Looks great Man! WOOF...I am honored


----------



## The Watcher (Sep 13, 2008)

He looks great MM.


----------



## Dark Star (Nov 6, 2007)

You did a great job Mike!!......I think someone deserves a oatmeal cream pie....


----------



## shar (Jun 19, 2010)

I love his pose, excellent work!


----------



## Joiseygal (Sep 3, 2008)

Sweet job on this MM! The wings and back is excellent. You really put some details into it. Very nice job and I'm sure the actual Creepster is proud!


----------



## IMU (Apr 8, 2009)

Looks great, very nice job indeed!


----------



## CreeepyCathy (Mar 28, 2009)

Great job!! Very creeepy! would definitely scare me at night!!!


----------



## RoxyBlue (Oct 6, 2008)

I think this guy is actually doing...AEROBICS!

He was a good prop to start with and the improvements have really added to his character.


----------



## fick209 (Aug 31, 2009)

Great job Mike, I really like the changes you made on this guy. Good details.


----------



## JohnnyAppleseed (Apr 8, 2009)

Actually, I have always envisioned Creepster heaving objects at people, not climbing! lol Great prop re-birth!


----------



## morbidmike (Sep 11, 2009)

thanx everyone for the kind comments he was fun to build


----------



## ELH Erin Loves Halloween (Feb 19, 2009)

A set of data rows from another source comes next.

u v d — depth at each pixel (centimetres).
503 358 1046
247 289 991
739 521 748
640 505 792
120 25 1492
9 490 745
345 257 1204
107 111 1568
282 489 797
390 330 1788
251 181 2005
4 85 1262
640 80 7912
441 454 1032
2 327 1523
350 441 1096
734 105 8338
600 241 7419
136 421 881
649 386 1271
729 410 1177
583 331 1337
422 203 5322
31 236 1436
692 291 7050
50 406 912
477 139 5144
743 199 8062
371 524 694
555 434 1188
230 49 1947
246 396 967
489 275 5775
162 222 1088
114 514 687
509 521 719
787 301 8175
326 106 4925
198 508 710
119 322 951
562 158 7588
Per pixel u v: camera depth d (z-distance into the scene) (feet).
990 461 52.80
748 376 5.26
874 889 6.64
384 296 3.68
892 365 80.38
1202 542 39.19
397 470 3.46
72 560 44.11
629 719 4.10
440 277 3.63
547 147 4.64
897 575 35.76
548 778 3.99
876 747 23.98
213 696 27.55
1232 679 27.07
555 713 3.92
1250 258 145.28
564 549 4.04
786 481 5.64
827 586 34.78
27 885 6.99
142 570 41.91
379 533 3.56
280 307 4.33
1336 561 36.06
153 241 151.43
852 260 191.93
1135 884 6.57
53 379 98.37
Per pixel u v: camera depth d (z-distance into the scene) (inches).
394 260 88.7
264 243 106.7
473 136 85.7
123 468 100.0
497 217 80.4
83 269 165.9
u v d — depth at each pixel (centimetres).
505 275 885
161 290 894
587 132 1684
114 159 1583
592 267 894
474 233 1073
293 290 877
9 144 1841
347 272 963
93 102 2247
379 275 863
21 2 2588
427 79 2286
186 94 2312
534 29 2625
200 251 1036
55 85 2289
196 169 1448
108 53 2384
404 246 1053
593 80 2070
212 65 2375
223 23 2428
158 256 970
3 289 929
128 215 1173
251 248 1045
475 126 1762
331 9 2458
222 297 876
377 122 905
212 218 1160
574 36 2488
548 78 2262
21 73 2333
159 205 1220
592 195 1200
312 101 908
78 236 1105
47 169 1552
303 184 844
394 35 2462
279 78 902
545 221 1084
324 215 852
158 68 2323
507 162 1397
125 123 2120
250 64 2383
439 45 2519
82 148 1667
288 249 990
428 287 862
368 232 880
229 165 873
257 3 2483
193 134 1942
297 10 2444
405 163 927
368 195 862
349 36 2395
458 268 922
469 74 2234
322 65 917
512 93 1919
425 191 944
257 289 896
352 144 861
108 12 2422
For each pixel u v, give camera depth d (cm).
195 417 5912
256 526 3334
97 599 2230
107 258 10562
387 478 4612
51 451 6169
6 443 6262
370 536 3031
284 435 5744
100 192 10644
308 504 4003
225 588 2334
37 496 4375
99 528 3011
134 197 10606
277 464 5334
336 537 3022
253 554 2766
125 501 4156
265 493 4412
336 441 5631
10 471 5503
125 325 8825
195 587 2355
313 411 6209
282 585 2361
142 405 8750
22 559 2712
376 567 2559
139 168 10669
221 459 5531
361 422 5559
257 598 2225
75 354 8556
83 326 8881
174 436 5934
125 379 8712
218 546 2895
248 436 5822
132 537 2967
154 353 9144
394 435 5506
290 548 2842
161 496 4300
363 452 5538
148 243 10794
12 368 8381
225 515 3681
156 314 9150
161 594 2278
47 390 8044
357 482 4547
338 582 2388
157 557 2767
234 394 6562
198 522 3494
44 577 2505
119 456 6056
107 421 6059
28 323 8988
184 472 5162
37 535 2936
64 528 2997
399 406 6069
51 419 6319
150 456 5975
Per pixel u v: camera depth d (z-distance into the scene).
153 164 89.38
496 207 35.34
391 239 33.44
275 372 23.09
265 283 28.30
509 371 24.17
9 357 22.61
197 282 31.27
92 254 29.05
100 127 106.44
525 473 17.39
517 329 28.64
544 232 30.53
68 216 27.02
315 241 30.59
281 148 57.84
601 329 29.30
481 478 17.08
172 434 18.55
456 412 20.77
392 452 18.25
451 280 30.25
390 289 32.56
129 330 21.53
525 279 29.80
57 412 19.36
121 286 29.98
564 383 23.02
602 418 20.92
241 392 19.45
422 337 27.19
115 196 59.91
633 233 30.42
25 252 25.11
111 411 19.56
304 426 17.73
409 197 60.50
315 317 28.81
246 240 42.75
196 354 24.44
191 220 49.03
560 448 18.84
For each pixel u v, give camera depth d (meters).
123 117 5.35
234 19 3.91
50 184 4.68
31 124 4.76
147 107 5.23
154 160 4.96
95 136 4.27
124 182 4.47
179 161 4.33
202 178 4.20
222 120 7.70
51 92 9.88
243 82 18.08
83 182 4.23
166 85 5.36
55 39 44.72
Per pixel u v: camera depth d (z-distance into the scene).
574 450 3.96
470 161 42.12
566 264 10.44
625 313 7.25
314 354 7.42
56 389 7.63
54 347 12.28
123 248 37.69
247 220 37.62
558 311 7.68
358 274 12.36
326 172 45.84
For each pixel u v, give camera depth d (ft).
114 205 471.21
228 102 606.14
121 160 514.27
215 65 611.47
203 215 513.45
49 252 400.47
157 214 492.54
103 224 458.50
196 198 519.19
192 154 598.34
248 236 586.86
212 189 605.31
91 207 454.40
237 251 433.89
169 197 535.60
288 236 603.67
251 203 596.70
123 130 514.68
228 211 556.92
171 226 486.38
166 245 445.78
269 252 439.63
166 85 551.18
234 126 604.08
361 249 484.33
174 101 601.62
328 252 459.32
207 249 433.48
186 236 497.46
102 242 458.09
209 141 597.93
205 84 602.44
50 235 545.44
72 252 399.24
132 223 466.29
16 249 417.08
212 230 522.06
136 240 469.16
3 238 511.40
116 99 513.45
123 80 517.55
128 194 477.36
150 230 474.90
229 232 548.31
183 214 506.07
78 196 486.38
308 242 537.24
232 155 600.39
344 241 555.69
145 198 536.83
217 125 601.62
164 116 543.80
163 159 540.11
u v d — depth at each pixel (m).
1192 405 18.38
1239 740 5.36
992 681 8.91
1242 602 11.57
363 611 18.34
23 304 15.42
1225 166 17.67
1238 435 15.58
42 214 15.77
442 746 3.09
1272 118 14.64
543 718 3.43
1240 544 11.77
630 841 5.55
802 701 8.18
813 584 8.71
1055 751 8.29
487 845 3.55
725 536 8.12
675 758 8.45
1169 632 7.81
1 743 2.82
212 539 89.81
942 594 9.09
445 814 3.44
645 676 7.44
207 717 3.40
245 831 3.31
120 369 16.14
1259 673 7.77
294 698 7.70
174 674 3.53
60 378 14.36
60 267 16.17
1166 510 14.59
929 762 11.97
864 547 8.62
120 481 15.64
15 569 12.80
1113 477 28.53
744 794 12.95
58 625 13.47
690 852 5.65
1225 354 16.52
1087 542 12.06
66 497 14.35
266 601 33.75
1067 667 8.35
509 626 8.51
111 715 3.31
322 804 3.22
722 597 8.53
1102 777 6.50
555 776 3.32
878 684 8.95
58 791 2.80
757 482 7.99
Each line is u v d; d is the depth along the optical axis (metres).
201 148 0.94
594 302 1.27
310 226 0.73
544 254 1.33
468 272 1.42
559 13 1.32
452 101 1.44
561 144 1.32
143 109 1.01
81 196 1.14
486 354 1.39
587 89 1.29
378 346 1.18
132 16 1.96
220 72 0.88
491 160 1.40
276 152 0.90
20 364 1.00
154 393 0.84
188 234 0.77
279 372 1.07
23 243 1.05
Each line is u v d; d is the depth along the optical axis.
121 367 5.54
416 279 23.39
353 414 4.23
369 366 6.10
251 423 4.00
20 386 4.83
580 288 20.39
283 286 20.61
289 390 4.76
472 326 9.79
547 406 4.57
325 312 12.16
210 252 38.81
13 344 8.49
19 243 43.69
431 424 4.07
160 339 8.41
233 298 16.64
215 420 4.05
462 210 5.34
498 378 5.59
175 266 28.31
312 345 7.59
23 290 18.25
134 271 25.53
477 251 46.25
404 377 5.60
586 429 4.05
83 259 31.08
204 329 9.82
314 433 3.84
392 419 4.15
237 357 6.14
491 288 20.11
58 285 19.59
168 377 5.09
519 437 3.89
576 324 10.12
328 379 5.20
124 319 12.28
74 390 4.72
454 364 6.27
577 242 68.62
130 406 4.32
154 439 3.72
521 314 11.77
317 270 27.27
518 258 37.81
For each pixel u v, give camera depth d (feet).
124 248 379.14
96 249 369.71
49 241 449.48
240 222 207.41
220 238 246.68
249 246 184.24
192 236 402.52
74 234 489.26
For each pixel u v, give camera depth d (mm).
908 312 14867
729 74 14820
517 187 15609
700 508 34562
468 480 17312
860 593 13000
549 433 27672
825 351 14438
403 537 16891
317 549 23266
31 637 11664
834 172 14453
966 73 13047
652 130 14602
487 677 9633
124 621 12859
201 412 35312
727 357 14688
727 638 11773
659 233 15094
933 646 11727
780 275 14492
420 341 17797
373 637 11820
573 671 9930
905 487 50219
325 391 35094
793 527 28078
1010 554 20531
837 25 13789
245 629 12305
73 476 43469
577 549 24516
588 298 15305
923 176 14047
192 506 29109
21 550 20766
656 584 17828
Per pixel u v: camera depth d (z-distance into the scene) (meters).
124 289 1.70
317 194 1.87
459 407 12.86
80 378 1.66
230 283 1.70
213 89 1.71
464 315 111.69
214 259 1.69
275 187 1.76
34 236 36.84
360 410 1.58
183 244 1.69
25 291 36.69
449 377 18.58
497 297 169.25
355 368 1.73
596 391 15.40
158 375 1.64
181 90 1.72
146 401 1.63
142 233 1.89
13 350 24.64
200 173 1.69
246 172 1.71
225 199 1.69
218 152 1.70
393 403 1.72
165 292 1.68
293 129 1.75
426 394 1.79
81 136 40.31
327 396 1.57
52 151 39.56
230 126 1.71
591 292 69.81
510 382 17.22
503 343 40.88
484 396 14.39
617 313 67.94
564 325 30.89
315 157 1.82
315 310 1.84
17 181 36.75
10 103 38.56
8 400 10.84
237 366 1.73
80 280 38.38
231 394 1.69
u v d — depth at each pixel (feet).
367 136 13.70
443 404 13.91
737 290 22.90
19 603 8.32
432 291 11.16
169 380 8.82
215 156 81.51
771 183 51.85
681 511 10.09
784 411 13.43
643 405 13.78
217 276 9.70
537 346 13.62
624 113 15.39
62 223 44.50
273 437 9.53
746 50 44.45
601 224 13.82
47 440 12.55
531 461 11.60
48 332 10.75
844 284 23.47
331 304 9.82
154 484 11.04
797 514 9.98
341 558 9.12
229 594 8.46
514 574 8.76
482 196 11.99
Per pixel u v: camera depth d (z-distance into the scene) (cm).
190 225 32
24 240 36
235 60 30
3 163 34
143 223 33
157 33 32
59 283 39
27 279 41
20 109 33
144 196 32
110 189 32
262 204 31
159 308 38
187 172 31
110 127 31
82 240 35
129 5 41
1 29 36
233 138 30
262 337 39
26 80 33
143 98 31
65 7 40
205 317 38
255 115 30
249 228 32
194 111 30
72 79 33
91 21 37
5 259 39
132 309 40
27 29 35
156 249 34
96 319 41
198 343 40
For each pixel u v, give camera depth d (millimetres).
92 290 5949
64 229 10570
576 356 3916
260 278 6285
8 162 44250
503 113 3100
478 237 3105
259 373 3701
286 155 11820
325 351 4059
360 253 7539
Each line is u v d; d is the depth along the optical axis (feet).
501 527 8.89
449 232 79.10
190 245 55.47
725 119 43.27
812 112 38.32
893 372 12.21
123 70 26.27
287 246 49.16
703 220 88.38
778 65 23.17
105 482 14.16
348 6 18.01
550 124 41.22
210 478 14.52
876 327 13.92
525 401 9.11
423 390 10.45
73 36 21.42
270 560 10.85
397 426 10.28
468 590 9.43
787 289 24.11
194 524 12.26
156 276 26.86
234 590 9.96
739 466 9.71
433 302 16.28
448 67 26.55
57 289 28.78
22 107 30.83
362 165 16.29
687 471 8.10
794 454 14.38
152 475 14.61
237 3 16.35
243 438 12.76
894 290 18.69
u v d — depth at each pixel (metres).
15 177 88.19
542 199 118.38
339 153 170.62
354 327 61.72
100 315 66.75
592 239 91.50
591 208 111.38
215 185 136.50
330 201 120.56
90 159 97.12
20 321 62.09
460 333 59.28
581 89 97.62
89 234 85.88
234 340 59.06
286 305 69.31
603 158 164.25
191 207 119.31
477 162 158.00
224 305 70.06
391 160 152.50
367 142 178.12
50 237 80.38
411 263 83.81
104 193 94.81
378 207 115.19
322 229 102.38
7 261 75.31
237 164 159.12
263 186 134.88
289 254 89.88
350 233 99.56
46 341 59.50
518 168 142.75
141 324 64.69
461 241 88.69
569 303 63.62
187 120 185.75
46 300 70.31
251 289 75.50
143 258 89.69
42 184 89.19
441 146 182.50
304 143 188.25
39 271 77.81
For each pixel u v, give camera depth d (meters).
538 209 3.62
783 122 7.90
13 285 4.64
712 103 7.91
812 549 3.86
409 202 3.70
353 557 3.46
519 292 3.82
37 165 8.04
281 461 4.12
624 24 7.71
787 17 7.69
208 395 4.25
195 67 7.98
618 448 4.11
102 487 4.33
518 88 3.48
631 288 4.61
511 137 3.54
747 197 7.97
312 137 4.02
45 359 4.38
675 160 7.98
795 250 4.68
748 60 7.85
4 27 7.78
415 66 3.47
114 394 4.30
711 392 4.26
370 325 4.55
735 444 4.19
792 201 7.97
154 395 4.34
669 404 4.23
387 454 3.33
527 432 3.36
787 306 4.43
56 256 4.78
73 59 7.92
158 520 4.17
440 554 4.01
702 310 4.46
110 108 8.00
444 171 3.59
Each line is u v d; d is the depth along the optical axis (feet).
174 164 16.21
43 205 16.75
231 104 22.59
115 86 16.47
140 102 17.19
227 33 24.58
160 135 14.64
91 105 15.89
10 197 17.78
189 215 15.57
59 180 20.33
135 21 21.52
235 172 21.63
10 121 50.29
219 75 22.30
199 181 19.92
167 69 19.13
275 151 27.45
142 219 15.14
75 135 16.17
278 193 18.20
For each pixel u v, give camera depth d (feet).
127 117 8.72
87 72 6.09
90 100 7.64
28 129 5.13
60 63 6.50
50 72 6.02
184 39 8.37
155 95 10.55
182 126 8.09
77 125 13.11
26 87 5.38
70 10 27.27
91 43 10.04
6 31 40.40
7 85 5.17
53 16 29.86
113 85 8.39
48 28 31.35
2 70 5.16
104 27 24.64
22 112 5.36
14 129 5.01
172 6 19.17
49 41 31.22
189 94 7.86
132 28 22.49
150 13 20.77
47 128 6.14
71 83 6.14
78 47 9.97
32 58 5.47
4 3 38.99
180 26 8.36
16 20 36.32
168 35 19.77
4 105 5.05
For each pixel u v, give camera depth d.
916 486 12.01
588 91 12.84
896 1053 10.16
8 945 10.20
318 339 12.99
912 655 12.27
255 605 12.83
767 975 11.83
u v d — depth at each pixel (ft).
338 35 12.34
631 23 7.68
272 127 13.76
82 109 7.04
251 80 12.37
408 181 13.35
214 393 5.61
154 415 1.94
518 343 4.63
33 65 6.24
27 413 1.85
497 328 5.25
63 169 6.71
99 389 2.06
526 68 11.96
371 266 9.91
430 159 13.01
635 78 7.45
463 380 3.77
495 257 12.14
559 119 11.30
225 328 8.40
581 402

This is amazing great job!


----------



## nixie (Sep 17, 2008)

AWESOME!! I'm so glad you resurrected him!!


----------



## Evil Queen (Mar 8, 2008)

I'm absolutely twitterpated.







I knew Creepster was handsome but not that handsome.


----------



## hpropman (Jul 27, 2008)

nicely done! that will keep the tots away from the door for sure LOL


----------



## Just Whisper (Jan 19, 2009)

I think I'm in love...Hey Creepster...you busy Sat night? 

I love the new and improved version. It went from great to amazing. The paint and slimmed down body look terrific. I'm glad you didn't let it stay dead.


----------



## cerinad (Jun 23, 2008)

That's a creepy looking dude. Great job.


----------



## Zurgh (Dec 21, 2009)

Great work, mike!
Does that mean that there are 2 creepsters, now?!?!:googly:


----------



## Devils Chariot (May 23, 2007)

Uh oh two creepsters?! I like this one better! So green and pokey!

Let me get my hammer , it's time for some population control!


----------



## morbidmike (Sep 11, 2009)

thanx everyone for the great comments hopefully this guy makes it to the official day the other one died oct 30th 2009


----------